Text passage
┌──

Revision as of 20:28, 24 August 2023

This article/section is a stub — some half-sorted notes, not necessarily checked, not necessarily correct. Feel free to ignore, or tell me about it.



MIME

MIME (Multipurpose Internet Mail Extensions) is a container format mostly commonly used in mail sent through SMTP.

(The combination is sometimes called SMTP/MIME, but this is often avoided to avoid confusion with S/MIME, a public-key scheme that allows the signing and encrypting of MIME messages)


MIME deals with text coding (character set specification, and non-ASCII headers), but also with message structure, particularly multi-part bodies, which allows attachments (text and non-text), and message nesting (useful in replying and forwarding messages verbatim, including attachments).


Also related: Binary-to-text coding#Base64 and Binary-to-text coding#Quoted_printable


'MIME compatible'

MIME compatible basically means "this text data does not contain characters that would mess up if you dumped this verbatim within MIME message".

It is most usually seen wherever you want to transfer arbitrary data via MIME, that should not break things and should not be altered in the process.


Specific parts of MIME-formatted messages may not contain certain characters.

They may not control characters (0x00-0x1F, 0x7F), or non-ASCII (0x80-0xFF)(verify).

Some characters (like 0x0D and 0x0A) may well be altered or parsed out in the process of MIME parsing, so aren't used in any significant way.


As a result:

  • arbitrary binary data cannot be safely embedded as-is, and must be encoded, most typically using Base64, which is a transformation to just printable ASCII characters (similar to uuencode, binhex), taking more space in the process.

└──

Data excerpts
┌──

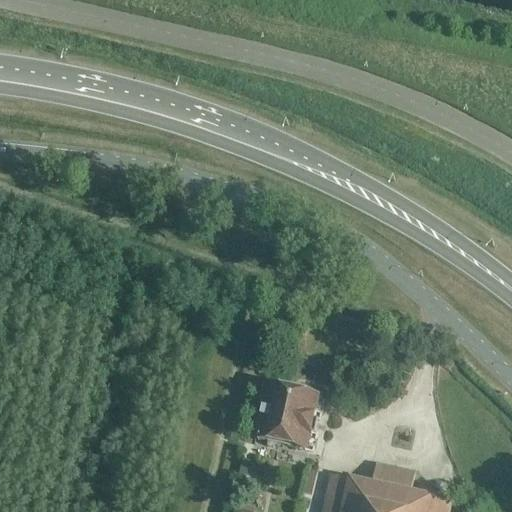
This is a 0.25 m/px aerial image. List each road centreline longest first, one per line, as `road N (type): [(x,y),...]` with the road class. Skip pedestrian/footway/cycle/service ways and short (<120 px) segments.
road 1 (tertiary): [(511,378),(396,275),(316,224),(140,167),(0,150)]
road 2 (primary): [(511,291),(393,210),(269,148),(129,100),(0,74)]
road 3 (unclassified): [(13,0),(340,74),(511,153)]
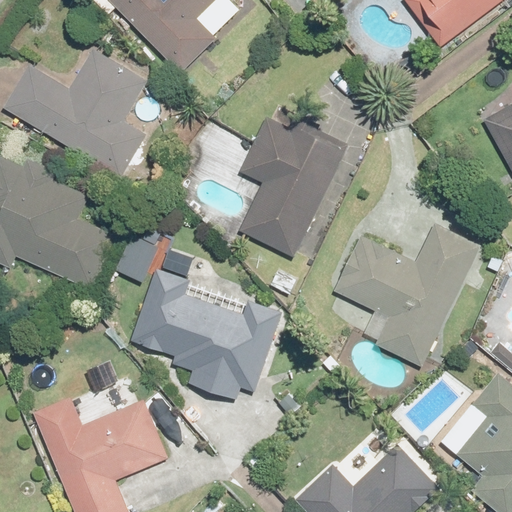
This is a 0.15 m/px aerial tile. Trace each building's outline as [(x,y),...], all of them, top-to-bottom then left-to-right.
[(116,0),(189,71),(224,35),(204,16),(220,0),(116,0)] [(409,0),(447,47),(506,0),(409,0)] [(34,61),(8,104),(129,177),(155,132),(130,117),(151,81),(101,51),(79,88),(34,61)] [(511,103),(488,116),(511,160),(511,103)] [(272,180),(248,227),(296,251),(350,147),(306,124),(301,133),(273,119),(248,168),(272,180)] [(0,256),(16,264),(21,255),(84,287),(122,213),(8,156),(0,171),(0,256)] [(366,235),(340,290),(393,315),(380,342),(429,365),(486,244),(441,223),(423,261),(366,235)] [(196,380),(244,396),(247,386),(262,391),(289,311),(253,299),(249,311),(192,292),(196,277),(161,265),(136,339),(182,354),(180,361),(200,368),(196,380)] [(479,490),(507,511),(511,511),(511,381),(504,375),(482,404),(495,414),(465,453),(491,474),(479,490)] [(77,393),(38,409),(81,511),(133,511),(119,476),(172,454),(149,398),(90,423),(77,393)] [(301,497),(315,511),(416,511),(443,486),(403,444),(362,484),(340,461),(301,497)]
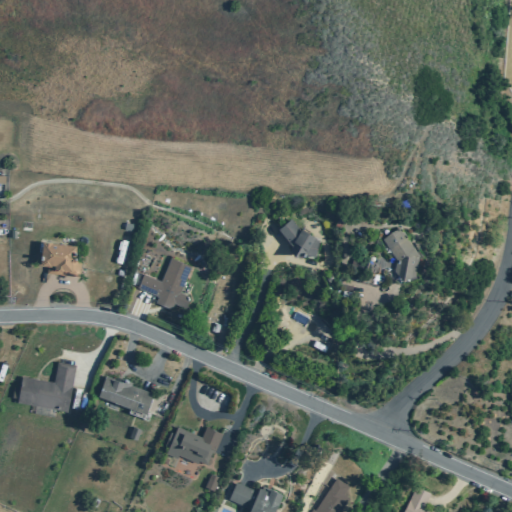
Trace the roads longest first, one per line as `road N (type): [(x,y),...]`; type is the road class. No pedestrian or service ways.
road 1 (residential): [(511,491),(136,327),(81,315),(0,316)]
road 2 (residential): [(511,238),(502,284),(483,319),(396,409),(383,435)]
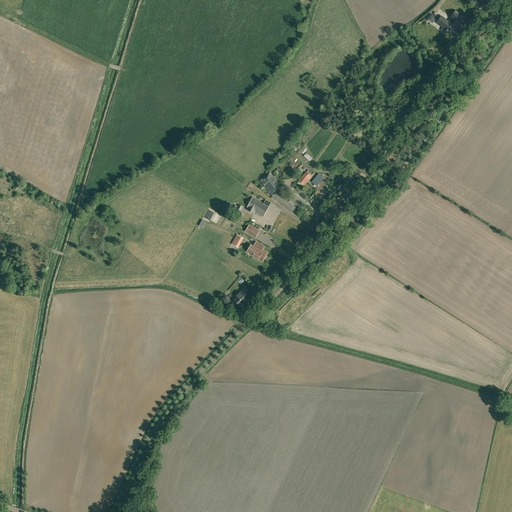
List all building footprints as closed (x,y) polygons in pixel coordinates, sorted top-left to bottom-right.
[(441,16),(436,22),(446,30),(451,23),(453,20),(459,24),(464,17),(455,11),(450,17),(451,18),(448,21),(441,16)] [(430,13),(426,18),(430,22),(434,17),(430,13)] [(450,48),(454,51),(462,41),(457,38),(450,48)] [(312,162),(315,160),(309,154),(306,156),(312,162)] [(308,184),(308,183),(309,181),(308,181),(312,176),(306,171),(298,181),(299,181),(297,183),(302,187),(304,185),(304,186),(307,183),(308,184)] [(261,180),(268,190),(271,194),(280,186),(270,173),(261,180)] [(312,182),(317,186),(323,178),(318,174),(312,182)] [(354,191),(357,187),(358,186),(359,187),(362,183),(357,179),(350,189),(352,190),(354,191)] [(295,214),(299,209),(275,192),(271,197),(295,214)] [(263,217),(271,203),(266,200),(264,203),(252,197),(247,207),(247,208),(247,209),(254,213),(255,212),(263,217)] [(251,234),(254,229),(249,226),(246,231),(251,234)] [(237,234),(231,244),(238,248),(244,238),(237,234)] [(264,247),(263,246),(256,242),(254,246),(256,248),(252,255),(262,261),(267,253),(262,250),(264,247)] [(237,297),(234,300),(240,306),(249,298),(247,295),(250,292),(245,288),(237,296),(237,297)] [(222,308),(226,301),(215,297),(212,303),(222,308)]
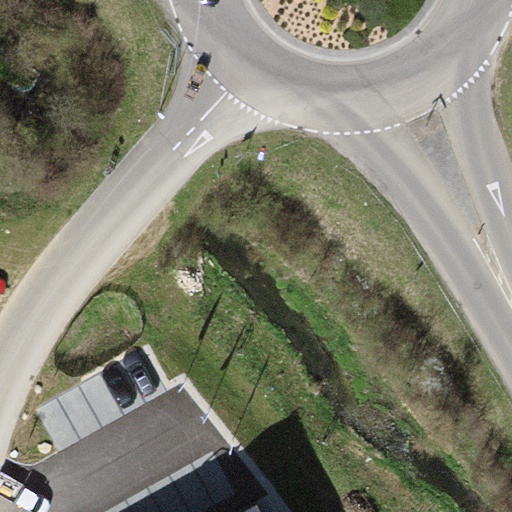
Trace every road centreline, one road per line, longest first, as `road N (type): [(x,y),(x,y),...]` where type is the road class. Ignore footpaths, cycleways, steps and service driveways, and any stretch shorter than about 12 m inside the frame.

└──

Tasks and exercises
a. In the rows, update the stretch from the first row through the line containing "road 3 (unclassified): [(13,0),(340,74),(511,153)]" by replacing "road centreline" with "road center line" and leaving everything else unchanged. Omit the pictures from your answer.
b. Write the next part of the notes on MIME, picking up after the bullet about Base64.

Results by task
a.
This is a 0.25 m/px aerial image. List each road center line longest first, one per line, as `road N (type): [(x,y),...]` with the road class. Skip pedestrian/footway/cycle/service ways and short (<120 px) segments.
road 1 (tertiary): [(511,378),(396,275),(316,224),(140,167),(0,150)]
road 2 (primary): [(511,291),(393,210),(269,148),(129,100),(0,74)]
road 3 (unclassified): [(13,0),(340,74),(511,153)]

b.
  • most character codings cannot be used without being Base64'd.

Both mean space efficiency isn't what it could theoretically be

MIME types

'MIME type' is technically now called Internet media type.


See also

Standards:

  • RFC 2821: 'Simple Mail Transfer Protocol)' (SMTP)
  • RFC 2822: 'Internet Message Format' (mostly outdates RFC 822)
  • RFC 822: 'Standard for the Format of ARPA Internet Text Messages'

And also:

  • RFC 2045: 'MIME Part One: Format of Internet Message Bodies'
  • RFC 2046: 'MIME Part Two: Media Types'
  • RFC 2047: 'MIME Part Three: Message Header Extensions for Non-ASCII Text'
  • RFC 2231: 'MIME Parameter Value and Encoded Word Extensions: Character Sets, Languages, and Continuations'

Also related, perhaps a little less interesting:

  • RFC 4288: 'Media Type Specifications and Registration Procedures'
  • RFC 4289: 'MIME Part Four: Registration Procedures'
  • RFC 2077: 'The Model Primary Content Type for Multipurpose Internet Mail Extensions'

S/MIME

Mail

delivery tricks for admins

Sending to another host, via SSH

I wanted this to aggregate admin-ish mail such as "drive is starting to fail" errors -- stuff I script myself -- from various workstations to one server. That server has local-only delivery (and I didn't want a real mail server because properly securing one is a special hell).

My solution: Use a passphraseless ssh keypair, and a command like the following:

echo "Message for root on host2" | ssh mailuser@host2 "mailx root"

...which is really just running mailx remotely and piping some text into it.

Forwarding mail to another host, via SSH

The above only works if you're a script willing to run that ssh command yourself.

I wanted all of root's mail (e.g. cron, logwatch, and other such messages) to be sent elsewhere.

Since .forward allows commands[1], this amounts to a variation of the above:

|"ssh user@host2 'mailx user2'"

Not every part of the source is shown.